[TRECHO DO DOCUMENTO]
Carlão Massa
Fala nação! Espero que todos estejam bem!
Analisando com calma o assunto, honestamente, espero que tenha ficado, de uma vez por todas, a lição de que não é saudável trazer medalhão ganhando bolada, principalmente vários de uma só vez. Os caras trouxeram alegria num momento de carreira ímpar, e estão vindo para cá em um momento totalmente diferente da carreira, com o corpo já não rendendo a mesma coisa, sem a adaptação do corpo ao ritmo atual do futebol brasileiro.
E vão ter técnicos que não vão ter culhão de não colocar os medalhões todos em campo, esperando que o nome deles jogue... E isso não existe mais.
[/TRECHO DO DOCUMENTO]
■ INSTRUÇÕES:
1. Reproduza o trecho do texto sobre a contratação de medalhões, começando em "Carlão Massa" e seguindo até "do futebol brasileiro.".
2. Diga se cada afirmação abaixo está de acordo com o texto sobre a contratação de medalhões, respondendo sim ou não e citando as palavras do texto que decidem a questão: (a) o autor considera saudável trazer vários medalhões de uma só vez; (b) os jogadores chegam com o corpo já não rendendo o mesmo de antes; (c) o nome de um jogador ainda basta para resolver em campo.
[AMOSTRA DOS DADOS]
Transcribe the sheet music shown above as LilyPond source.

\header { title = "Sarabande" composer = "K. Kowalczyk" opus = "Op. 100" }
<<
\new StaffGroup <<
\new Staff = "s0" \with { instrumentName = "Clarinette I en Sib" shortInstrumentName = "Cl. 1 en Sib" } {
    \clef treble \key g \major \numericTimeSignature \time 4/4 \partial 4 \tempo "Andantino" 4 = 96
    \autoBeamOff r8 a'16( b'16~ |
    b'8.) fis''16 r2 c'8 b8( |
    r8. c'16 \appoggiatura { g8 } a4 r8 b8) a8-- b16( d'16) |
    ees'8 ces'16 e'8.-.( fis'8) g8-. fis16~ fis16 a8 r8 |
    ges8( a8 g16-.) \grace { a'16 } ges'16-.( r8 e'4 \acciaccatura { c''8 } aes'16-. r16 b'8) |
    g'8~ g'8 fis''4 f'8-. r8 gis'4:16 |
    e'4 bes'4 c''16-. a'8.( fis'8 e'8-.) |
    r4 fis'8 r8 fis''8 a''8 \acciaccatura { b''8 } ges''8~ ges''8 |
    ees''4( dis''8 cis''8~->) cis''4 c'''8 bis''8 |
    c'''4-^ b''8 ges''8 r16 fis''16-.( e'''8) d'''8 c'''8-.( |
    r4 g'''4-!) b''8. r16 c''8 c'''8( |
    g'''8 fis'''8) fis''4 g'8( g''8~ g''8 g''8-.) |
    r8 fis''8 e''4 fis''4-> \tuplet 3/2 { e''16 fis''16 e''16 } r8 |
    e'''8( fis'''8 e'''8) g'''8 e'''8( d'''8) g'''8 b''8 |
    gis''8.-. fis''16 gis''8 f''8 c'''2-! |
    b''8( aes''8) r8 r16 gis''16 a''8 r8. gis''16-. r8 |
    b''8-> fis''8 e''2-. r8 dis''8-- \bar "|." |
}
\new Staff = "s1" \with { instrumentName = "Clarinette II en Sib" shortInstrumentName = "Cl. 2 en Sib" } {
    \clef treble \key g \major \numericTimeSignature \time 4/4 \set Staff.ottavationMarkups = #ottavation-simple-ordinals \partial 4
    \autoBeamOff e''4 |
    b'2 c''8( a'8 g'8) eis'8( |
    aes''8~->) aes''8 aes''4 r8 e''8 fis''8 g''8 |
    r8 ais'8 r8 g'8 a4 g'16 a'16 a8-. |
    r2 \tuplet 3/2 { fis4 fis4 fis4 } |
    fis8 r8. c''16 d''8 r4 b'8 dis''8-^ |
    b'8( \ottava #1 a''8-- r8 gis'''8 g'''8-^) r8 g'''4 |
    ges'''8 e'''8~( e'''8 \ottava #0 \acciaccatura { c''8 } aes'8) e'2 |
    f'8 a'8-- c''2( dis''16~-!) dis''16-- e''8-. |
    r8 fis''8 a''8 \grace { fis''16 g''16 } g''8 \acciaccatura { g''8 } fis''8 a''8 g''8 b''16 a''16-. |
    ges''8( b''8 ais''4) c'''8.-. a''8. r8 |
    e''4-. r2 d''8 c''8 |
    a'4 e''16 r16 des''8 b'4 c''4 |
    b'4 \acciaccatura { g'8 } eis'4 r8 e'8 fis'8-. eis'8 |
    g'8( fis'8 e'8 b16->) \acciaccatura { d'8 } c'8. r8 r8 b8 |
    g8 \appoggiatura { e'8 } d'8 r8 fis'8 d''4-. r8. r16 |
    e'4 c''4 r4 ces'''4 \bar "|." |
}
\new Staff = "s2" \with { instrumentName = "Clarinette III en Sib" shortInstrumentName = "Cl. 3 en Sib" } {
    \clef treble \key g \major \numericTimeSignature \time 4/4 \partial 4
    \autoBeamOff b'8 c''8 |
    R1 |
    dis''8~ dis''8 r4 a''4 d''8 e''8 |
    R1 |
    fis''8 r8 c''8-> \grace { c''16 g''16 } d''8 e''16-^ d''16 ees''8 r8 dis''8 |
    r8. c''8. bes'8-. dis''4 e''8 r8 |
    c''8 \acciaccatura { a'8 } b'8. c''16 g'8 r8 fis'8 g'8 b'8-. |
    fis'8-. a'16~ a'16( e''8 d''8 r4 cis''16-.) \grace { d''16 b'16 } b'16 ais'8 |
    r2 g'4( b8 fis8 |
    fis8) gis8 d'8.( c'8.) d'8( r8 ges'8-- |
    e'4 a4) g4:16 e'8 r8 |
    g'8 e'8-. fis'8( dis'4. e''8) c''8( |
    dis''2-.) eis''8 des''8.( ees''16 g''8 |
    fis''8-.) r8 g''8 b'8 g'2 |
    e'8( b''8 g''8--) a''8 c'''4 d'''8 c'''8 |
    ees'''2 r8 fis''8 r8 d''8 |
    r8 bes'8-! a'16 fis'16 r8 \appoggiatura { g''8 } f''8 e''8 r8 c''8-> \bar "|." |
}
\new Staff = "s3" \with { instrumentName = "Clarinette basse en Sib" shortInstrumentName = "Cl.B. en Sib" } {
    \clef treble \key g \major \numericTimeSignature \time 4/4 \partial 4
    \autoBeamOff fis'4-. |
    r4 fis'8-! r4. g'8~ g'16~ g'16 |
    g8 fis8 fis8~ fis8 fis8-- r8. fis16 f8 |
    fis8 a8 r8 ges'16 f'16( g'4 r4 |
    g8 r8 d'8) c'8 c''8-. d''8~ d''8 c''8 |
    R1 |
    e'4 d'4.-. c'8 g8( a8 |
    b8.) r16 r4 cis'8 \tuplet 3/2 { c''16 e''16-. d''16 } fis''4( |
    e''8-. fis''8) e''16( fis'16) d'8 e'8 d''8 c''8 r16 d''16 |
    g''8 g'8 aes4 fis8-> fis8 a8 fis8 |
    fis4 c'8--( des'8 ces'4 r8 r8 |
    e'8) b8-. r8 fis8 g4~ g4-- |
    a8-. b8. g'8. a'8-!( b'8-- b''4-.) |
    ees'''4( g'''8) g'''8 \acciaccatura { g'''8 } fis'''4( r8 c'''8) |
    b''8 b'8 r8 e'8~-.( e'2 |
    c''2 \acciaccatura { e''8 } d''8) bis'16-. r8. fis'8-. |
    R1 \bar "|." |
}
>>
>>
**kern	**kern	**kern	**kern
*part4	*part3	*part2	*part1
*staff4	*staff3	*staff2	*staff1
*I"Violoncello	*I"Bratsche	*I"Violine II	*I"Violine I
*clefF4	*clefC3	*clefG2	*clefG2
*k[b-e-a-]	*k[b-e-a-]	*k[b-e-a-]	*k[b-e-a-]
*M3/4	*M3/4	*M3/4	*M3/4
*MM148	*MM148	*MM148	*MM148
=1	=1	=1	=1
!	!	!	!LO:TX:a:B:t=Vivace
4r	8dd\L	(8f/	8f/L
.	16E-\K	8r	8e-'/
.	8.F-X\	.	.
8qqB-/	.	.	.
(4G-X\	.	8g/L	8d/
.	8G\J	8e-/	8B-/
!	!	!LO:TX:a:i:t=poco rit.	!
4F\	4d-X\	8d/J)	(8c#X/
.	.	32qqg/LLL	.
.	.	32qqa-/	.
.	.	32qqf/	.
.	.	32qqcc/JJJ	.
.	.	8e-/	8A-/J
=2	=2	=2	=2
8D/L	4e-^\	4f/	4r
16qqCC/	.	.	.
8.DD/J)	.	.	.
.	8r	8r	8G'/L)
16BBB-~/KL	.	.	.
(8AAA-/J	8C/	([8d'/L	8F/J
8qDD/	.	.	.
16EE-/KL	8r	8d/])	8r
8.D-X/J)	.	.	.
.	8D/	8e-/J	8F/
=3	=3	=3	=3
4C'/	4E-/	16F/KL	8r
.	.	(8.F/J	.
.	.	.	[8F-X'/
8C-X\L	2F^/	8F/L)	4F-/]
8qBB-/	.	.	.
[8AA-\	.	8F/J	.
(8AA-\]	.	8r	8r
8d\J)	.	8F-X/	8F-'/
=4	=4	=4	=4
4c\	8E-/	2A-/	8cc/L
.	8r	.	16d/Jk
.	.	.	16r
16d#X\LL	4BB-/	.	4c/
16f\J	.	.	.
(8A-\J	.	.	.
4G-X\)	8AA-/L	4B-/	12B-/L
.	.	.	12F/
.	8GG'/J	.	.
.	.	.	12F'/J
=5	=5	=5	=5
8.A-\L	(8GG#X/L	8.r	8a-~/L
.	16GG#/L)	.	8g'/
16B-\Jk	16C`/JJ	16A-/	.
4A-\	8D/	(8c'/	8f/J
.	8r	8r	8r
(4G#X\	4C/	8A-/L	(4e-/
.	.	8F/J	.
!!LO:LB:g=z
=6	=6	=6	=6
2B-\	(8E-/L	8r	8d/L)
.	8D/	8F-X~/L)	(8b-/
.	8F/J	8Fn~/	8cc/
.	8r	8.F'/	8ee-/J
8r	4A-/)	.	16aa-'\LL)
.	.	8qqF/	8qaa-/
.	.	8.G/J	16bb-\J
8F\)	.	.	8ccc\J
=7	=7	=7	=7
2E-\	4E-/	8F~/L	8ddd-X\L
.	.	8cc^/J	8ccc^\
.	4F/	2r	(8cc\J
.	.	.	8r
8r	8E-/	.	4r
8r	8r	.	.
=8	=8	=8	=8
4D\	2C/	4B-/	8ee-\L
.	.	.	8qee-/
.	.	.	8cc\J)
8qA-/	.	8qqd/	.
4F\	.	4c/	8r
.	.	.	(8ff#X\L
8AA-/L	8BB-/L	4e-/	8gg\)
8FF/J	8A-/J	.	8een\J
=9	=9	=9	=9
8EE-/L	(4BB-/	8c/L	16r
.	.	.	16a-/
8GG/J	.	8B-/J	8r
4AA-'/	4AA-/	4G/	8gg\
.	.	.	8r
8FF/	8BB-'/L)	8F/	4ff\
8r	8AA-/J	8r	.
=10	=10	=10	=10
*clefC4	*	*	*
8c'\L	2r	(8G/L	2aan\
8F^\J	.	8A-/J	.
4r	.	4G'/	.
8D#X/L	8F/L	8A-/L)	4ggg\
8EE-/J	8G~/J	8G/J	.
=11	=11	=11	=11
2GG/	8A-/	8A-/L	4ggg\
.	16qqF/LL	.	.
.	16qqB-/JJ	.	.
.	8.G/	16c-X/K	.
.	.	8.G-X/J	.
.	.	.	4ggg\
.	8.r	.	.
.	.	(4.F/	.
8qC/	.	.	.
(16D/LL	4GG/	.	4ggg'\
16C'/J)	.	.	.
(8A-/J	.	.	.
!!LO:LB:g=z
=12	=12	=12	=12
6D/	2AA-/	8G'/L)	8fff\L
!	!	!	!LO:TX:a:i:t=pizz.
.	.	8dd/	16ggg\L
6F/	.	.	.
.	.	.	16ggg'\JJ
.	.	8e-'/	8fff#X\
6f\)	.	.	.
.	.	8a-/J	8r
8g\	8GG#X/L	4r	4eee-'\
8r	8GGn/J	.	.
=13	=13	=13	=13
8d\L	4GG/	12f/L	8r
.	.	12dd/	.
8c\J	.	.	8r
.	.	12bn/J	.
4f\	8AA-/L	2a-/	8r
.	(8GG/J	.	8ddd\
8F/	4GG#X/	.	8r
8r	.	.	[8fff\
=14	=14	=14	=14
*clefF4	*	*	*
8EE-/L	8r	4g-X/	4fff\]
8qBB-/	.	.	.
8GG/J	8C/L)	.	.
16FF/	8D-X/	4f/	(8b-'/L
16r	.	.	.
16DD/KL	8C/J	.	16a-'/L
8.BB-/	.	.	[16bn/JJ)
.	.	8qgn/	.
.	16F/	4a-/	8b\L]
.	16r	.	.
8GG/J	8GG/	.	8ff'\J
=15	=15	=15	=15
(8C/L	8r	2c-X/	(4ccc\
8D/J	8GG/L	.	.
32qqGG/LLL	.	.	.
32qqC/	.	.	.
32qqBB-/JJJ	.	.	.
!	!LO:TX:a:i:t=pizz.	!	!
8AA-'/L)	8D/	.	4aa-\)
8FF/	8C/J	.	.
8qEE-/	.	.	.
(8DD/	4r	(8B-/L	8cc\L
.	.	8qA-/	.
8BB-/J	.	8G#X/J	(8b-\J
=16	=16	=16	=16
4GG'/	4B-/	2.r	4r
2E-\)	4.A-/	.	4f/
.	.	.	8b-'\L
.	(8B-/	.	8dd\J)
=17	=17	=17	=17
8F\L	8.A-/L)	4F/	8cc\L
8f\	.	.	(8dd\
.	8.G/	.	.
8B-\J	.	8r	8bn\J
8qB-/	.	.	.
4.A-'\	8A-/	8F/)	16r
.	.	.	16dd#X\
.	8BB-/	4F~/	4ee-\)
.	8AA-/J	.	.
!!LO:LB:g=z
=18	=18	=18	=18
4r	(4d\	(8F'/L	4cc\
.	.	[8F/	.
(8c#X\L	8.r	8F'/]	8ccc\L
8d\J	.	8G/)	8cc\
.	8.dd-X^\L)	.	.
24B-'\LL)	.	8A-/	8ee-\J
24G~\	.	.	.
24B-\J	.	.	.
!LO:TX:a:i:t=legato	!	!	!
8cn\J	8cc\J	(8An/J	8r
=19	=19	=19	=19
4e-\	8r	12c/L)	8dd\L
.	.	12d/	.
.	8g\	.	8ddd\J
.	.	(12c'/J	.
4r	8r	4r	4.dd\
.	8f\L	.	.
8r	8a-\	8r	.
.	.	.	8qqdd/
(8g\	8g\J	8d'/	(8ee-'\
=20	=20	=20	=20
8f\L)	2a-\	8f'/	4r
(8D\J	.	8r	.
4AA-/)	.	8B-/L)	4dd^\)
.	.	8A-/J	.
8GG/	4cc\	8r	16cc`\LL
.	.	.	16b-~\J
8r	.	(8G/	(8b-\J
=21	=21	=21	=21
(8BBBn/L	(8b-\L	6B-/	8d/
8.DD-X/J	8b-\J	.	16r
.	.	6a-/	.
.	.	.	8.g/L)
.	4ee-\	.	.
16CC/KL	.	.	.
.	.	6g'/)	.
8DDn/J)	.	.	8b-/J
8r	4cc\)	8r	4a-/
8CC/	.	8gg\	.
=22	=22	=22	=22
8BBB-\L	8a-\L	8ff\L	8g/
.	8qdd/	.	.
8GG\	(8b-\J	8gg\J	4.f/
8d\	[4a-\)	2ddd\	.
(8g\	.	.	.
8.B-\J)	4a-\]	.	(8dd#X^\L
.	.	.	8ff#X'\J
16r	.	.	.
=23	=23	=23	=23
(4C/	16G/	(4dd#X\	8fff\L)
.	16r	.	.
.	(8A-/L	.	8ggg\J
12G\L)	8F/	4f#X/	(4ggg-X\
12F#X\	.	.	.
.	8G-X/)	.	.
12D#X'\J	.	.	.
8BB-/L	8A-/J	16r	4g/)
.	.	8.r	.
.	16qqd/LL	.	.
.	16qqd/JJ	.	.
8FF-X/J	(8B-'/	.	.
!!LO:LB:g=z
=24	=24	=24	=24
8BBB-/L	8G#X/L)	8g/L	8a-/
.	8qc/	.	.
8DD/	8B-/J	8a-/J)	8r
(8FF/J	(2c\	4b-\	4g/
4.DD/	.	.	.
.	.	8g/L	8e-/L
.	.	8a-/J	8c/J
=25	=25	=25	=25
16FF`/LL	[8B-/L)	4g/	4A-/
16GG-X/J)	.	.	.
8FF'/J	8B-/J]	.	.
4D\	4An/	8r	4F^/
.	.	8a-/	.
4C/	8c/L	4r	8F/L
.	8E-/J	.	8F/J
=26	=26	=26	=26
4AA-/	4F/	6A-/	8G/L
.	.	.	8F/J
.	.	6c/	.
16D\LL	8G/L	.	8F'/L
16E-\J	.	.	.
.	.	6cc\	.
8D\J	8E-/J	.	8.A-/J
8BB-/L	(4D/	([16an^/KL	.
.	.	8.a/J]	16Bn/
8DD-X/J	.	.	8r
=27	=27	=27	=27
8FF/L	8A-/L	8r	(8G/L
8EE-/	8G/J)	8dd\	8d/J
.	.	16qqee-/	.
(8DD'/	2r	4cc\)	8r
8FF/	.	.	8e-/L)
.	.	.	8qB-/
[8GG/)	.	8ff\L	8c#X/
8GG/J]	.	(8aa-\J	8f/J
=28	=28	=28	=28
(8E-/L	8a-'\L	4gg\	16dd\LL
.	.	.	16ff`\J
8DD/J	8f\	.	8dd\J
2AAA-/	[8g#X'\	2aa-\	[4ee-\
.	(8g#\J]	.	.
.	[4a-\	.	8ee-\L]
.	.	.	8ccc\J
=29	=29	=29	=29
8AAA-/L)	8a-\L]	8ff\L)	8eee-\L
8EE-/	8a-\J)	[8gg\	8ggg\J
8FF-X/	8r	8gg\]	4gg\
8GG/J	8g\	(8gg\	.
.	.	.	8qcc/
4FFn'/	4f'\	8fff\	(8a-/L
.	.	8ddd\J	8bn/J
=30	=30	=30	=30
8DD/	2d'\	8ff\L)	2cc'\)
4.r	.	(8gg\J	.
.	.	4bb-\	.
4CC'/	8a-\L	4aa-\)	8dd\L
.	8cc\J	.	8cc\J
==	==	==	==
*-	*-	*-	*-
[/AMOSTRA DOS DADOS]
■ RESPOSTAS EM ORDEM:
1.
Carlão Massa
Fala nação! Espero que todos estejam bem!
Analisando com calma o assunto, honestamente, espero que tenha ficado, de uma vez por todas, a lição de que não é saudável trazer medalhão ganhando bolada, principalmente vários de uma só vez. Os caras trouxeram alegria num momento de carreira ímpar, e estão vindo para cá em um momento totalmente diferente da carreira, com o corpo já não rendendo a mesma coisa, sem a adaptação do corpo ao ritmo atual do futebol brasileiro.

2.
(a) Não: "não é saudável trazer medalhão ganhando bolada, principalmente vários de uma só vez".
(b) Sim: "com o corpo já não rendendo a mesma coisa".
(c) Não: "esperando que o nome deles jogue... E isso não existe mais."